Brand to the Bone: Small Print Matters

When you’re dealing with a company with a brand voice that’s absolutely crucial to its appeal, it’s often worth the effort to brand to the bone.

If you’ve bothered to cultivate an illusion of camaraderie between your brand and the consumer, bureaucratic-speak can come as an illusion-shattering jolt, forcing a sudden awareness that you are, indeed, just another business with a bottom line.

But by sustaining the beloved brand voice even through bureaucratic text, even the nitty-gritty logistics are fun to be around—and consumers may even come to trust the brand more if its character is consistent no matter what it’s talking about.

The ultimate bonus to all of this trust? Forgiveness. If a brand voice has established trust, the brand can more safely deliver the inevitable not-so-great news.

For example, the charm of the “disclaimer/apology” sent along with touch-up paint to all purchasers of the Ping-Pong Conference Table was successful because Poppin’s workplace savvy was already well established—as was its good nature. Both are apparent in the copy, and the brand is forgiven for this (and any) gaffe—because, after all, it’s only human.

- - - - -

- Goal A:
In the text on brand voice, what is the ultimate bonus of the trust that a brand voice builds?
- Goal B:
Reproduce the brand voice text word for word between "The ultimate bonus" and "it’s only human.", inclusive.

- - - - -

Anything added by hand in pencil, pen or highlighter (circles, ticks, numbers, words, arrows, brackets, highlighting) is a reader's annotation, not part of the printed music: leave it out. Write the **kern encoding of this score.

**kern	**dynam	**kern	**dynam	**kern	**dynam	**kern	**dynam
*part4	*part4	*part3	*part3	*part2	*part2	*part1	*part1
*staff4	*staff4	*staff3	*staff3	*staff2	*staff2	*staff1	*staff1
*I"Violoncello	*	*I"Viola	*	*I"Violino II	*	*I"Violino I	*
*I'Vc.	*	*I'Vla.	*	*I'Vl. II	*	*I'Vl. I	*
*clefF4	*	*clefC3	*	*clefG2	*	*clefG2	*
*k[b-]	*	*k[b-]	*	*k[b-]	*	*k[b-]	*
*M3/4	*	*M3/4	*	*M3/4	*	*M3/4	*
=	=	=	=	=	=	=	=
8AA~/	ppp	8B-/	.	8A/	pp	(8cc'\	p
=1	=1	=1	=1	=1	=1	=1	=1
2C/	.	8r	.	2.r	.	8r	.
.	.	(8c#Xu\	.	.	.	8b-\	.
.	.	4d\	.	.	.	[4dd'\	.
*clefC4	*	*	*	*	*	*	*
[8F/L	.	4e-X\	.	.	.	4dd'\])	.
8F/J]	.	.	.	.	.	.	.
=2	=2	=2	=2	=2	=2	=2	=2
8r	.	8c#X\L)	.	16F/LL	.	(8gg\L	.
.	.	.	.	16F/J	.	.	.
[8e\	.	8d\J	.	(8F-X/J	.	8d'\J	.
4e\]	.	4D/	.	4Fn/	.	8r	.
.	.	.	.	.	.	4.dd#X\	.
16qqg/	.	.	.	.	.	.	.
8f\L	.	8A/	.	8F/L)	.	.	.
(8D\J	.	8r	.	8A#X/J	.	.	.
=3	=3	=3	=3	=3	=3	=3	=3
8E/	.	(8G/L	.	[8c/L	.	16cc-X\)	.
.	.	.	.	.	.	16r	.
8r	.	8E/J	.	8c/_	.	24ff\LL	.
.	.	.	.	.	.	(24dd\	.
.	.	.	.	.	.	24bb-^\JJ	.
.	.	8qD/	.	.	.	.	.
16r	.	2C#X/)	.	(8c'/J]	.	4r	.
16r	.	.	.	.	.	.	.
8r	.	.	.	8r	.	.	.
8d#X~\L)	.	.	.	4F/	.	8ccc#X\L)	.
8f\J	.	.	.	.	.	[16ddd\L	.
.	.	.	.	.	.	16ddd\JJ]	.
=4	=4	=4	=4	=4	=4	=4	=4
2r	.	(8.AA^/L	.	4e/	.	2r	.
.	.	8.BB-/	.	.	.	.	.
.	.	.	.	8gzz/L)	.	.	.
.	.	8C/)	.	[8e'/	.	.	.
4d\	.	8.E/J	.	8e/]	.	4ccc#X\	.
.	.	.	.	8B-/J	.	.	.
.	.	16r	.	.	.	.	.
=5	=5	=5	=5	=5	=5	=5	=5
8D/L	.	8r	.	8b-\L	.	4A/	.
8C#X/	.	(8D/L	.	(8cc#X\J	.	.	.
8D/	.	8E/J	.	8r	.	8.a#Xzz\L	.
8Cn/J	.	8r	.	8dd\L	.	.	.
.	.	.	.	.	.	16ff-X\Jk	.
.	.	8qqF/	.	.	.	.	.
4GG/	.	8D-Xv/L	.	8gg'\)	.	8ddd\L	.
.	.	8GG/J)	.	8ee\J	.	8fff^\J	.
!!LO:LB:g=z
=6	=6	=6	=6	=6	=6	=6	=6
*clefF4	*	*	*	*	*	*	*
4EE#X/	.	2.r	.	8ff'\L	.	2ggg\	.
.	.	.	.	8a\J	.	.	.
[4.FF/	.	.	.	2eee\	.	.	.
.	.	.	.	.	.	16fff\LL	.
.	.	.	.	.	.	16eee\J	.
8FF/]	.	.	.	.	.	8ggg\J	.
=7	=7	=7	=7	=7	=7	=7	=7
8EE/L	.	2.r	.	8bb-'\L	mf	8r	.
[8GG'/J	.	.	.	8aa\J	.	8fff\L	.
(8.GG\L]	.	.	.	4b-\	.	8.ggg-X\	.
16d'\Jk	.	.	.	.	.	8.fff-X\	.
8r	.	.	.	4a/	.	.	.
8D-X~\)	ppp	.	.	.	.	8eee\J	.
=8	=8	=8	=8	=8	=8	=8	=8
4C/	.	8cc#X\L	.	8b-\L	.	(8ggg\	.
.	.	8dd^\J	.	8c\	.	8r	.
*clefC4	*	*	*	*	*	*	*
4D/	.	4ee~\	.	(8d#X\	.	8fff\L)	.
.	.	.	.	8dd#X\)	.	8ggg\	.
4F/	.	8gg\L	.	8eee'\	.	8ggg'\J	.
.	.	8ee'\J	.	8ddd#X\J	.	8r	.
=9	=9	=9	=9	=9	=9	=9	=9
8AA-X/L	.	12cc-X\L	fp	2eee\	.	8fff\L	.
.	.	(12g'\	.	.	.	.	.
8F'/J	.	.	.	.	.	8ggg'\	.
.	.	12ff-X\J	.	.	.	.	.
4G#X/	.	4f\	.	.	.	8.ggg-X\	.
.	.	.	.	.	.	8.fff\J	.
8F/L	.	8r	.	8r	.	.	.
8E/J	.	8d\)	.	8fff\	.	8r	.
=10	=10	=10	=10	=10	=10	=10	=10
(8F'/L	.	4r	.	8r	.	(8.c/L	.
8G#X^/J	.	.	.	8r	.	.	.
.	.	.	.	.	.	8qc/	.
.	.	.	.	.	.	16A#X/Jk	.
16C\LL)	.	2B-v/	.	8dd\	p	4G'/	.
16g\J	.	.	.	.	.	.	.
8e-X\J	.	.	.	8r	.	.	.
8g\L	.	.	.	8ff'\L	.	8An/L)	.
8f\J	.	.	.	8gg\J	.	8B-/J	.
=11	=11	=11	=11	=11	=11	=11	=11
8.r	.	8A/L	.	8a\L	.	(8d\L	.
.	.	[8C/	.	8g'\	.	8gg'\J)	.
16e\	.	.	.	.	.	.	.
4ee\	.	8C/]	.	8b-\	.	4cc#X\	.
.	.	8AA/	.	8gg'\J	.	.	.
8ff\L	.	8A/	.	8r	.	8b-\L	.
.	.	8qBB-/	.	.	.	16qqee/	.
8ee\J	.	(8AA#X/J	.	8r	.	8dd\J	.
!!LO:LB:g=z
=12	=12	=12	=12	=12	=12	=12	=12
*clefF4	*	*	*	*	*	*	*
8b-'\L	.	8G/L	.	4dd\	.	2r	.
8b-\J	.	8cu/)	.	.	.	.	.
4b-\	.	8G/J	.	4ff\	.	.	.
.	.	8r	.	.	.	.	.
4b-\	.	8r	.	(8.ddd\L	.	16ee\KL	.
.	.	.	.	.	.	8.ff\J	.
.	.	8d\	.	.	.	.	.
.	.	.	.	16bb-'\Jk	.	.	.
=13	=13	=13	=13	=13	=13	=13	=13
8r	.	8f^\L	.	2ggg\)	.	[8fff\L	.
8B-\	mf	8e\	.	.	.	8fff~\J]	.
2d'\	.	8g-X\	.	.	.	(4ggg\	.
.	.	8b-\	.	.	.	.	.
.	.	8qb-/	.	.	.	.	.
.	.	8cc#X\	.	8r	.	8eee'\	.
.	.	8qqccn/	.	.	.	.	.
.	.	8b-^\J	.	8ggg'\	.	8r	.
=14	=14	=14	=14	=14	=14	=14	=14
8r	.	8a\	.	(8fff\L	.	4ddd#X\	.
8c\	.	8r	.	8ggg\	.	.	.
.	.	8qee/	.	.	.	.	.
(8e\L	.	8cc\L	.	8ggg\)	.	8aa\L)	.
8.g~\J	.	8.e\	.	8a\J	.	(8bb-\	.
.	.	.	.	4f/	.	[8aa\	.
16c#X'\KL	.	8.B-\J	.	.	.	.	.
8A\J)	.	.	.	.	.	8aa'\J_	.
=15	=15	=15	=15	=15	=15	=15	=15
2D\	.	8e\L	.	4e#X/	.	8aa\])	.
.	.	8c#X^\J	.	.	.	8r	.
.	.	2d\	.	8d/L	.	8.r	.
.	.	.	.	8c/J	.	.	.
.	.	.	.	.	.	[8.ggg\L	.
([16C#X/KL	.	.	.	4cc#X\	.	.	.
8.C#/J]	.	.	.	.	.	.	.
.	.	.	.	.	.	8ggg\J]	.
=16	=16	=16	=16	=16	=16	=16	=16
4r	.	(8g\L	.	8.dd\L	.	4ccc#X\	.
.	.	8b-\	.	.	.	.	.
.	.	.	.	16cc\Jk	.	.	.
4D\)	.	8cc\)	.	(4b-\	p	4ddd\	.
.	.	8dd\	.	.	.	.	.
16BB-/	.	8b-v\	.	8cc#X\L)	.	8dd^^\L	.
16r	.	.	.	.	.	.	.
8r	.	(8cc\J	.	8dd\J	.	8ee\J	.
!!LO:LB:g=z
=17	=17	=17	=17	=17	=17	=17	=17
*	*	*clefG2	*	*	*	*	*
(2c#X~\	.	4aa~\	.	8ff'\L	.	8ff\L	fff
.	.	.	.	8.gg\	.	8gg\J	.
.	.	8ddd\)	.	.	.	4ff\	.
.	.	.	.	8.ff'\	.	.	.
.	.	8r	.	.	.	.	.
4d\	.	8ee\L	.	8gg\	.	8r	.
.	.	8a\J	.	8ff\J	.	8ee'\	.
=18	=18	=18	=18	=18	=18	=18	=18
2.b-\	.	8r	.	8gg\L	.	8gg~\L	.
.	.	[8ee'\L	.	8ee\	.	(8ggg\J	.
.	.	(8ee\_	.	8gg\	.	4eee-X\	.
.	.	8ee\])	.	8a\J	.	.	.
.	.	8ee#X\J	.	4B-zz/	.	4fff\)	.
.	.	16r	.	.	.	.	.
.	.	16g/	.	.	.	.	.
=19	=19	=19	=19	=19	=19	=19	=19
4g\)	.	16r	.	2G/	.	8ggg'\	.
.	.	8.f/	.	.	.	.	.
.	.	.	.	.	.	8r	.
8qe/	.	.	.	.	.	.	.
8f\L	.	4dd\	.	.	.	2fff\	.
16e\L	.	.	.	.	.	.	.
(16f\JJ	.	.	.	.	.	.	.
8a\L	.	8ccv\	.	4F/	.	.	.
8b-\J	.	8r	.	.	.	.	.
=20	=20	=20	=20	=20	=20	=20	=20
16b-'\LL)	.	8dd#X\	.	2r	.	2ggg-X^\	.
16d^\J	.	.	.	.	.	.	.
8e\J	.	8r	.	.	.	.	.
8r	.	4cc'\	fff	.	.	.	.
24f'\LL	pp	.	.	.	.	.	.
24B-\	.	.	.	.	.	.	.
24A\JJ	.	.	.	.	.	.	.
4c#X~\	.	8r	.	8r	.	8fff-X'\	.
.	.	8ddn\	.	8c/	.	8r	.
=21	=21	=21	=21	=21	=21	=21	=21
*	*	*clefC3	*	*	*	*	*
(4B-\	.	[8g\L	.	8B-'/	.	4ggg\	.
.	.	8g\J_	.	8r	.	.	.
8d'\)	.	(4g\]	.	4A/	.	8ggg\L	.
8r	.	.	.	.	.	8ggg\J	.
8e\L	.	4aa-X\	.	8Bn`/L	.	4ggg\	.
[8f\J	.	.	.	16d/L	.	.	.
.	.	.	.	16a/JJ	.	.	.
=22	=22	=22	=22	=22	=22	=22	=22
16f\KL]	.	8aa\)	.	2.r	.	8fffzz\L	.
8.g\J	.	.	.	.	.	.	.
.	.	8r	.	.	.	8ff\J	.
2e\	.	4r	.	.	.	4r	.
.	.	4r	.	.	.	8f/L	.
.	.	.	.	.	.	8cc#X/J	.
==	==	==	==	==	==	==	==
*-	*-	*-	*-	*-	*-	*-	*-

- - - - -

- Final answer A:
Forgiveness.

- Final answer B:
The ultimate bonus to all of this trust? Forgiveness. If a brand voice has established trust, the brand can more safely deliver the inevitable not-so-great news.

For example, the charm of the “disclaimer/apology” sent along with touch-up paint to all purchasers of the Ping-Pong Conference Table was successful because Poppin’s workplace savvy was already well established—as was its good nature. Both are apparent in the copy, and the brand is forgiven for this (and any) gaffe—because, after all, it’s only human.